TEXTAUSZUG —
>>>

Geld als Stellvertreter

Das meistens gar nicht so liebe Geld hat in den meisten Konflikten, Scheidung wie auch Erbschaft eine nicht unbeträchtliche Stellvertreterfunktion für den meist unerfüllten Wunsch nach Respekt, Dankbarkeit, Wertschätzung oder auch für eine schlichte Entschuldigung. Erfolgen diese nicht, so wird umso mehr auf dem geldwerten Anspruch bestanden. Fallen jedoch diese oftmals so ersehnten Worte, so kommt es schon vor, dass sich jene Summen, die erst noch im Zentrum des Konflikts standen, plötzlich verändern oder dass zumindest die Zahlungsmodalitäten adaptiert werden. So geschehen in einer Mediation, in der nach einer ergreifenden Aussprache über so manche Übergriffe des bereits verstorbenen Vaters und einet diesbezüglichen Entschuldigung der Mutter der pflichtteilsberechtigte Sohn auf die Anfechtung des Testaments verzichtete und sich mit einer Ratenzahlung einverstanden zeigte.

Einlassung in die Mediation

Bereits die (im besten Fall vorbehaltlose) Einlassung in den Mediationsprozess ist ein sehr gutes Zeichen bezüglich einer konsensorientierten Einigung. Wenngleich jener User, der zum ersten Blogbeitrag treffend bemerkte, dass Mediation sehr wohl auch zur Verzögerung eines Verfahrens eingesetzt werden kann (wobei ja bei eingetragenen Mediatorinnen und Mediatoren die Fristen gehemmt werden und auch nichteingetragene dies mit einer Ruhensvereinbarung teilweise erreichen können), so geschieht dies erfahrungsgemäß eher selten. Viel öfter bedeutet der Beginn der Mediation bereits den Willen zum Gespräch und somit die vielbeschworene halbe Miete. Die den Medianden und ihren Themen geschenkte ungeteilte Aufmerksamkeit stellt dann einen weiteren Katalysator dar: Die Parteien können ihre Gefühle artikulieren, der Mediator sorgt dafür, dass die dahinterstehenden Bedürfnisse auch verstanden werden und ebnet so den Weg für so manches Aha-Erlebnis.

<<<

AUFGABE —
Beantworte anhand des Textauszugs diese drei Fragen:
(a) Worauf verzichtete der pflichtteilsberechtigte Sohn in der geschilderten Mediation?
(b) Was wird bei eingetragenen Mediatorinnen und Mediatoren gehemmt?
(c) Was bezeichnet der Textauszug als „weiteren Katalysator“?

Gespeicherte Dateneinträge
>>>

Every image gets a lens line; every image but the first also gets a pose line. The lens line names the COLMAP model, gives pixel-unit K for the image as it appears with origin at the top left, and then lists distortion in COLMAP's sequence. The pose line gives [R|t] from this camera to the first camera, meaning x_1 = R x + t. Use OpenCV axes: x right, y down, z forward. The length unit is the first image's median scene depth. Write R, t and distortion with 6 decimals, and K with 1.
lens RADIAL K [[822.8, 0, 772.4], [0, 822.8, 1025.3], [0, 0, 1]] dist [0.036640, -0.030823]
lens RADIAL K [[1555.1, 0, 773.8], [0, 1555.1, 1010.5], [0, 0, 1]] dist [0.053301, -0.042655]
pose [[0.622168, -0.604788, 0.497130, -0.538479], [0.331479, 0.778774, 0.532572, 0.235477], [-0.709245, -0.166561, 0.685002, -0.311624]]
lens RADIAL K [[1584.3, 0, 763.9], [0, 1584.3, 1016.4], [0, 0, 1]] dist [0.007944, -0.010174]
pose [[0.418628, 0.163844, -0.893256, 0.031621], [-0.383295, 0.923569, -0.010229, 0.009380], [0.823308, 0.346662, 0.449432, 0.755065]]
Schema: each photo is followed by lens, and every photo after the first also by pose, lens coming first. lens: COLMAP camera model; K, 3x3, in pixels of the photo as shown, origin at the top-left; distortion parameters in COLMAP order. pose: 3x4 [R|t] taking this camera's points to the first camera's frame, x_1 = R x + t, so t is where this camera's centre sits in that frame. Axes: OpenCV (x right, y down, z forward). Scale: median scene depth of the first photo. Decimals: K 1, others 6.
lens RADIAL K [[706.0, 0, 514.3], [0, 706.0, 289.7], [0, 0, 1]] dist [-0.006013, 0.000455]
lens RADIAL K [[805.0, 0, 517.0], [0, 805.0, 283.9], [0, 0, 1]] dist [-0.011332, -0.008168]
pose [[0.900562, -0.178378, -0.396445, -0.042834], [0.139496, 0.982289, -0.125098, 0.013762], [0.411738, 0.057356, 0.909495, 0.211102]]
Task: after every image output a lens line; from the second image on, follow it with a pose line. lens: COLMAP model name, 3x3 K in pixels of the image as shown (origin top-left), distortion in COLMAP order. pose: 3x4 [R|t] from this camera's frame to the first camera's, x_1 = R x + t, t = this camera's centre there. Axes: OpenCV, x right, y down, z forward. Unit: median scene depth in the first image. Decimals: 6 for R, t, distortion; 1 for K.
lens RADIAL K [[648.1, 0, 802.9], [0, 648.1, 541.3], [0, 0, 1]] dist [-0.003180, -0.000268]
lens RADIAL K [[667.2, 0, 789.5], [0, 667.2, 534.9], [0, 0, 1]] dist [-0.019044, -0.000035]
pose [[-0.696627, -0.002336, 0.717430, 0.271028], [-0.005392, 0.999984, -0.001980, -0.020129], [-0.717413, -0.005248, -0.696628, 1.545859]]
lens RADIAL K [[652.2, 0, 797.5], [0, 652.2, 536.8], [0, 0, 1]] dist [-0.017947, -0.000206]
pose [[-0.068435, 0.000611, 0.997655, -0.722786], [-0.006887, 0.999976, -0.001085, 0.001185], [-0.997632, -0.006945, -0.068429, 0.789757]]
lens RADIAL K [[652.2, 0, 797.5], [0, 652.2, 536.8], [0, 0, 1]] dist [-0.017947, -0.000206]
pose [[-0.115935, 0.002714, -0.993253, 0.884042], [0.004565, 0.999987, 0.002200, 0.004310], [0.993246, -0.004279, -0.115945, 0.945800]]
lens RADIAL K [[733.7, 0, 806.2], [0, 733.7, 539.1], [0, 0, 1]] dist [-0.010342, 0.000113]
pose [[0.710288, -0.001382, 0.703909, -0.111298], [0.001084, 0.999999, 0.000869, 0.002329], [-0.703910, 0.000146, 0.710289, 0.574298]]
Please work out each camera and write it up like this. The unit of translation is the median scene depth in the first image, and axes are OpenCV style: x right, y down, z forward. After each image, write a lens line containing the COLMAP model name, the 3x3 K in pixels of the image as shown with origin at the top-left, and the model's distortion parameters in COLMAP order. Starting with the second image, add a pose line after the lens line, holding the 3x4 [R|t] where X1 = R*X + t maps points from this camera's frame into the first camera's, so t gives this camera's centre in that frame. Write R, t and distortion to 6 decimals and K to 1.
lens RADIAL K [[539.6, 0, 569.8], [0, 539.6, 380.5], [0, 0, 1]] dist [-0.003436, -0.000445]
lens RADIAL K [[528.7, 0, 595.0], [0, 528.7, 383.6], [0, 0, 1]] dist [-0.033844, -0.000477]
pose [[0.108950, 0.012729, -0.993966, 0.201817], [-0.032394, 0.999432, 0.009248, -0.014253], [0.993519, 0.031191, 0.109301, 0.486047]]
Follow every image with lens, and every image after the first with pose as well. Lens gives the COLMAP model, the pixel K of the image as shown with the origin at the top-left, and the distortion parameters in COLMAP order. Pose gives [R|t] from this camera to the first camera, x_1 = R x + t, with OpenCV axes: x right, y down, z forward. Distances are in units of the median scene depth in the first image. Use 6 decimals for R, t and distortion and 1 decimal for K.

<<<

LÖSUNG —
(a) Auf die Anfechtung des Testaments.
(b) Die Fristen.
(c) Die den Medianden und ihren Themen geschenkte ungeteilte Aufmerksamkeit.